■ WORK TASK ■
Give the number of lines in the records below that contain the string "from". Reply with the number only.

--------------------------------

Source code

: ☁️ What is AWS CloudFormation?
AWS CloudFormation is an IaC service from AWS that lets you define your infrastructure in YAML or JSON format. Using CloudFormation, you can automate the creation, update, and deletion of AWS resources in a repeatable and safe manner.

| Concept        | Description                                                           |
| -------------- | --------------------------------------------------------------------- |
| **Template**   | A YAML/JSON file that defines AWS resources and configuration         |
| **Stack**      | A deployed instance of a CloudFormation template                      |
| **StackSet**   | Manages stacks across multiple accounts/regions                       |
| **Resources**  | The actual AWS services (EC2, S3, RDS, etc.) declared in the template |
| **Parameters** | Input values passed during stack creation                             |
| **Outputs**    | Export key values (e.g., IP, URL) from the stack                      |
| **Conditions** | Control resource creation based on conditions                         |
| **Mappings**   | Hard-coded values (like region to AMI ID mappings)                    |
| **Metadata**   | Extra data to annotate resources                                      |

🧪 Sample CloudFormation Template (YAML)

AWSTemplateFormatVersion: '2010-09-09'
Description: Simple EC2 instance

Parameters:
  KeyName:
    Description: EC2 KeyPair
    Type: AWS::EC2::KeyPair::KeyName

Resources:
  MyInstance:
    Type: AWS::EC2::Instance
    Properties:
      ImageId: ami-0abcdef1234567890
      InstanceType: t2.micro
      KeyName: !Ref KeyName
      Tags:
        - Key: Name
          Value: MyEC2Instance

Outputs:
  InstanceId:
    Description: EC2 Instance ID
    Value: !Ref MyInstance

--------------------------------

■ WRITTEN RESPONSE ■
2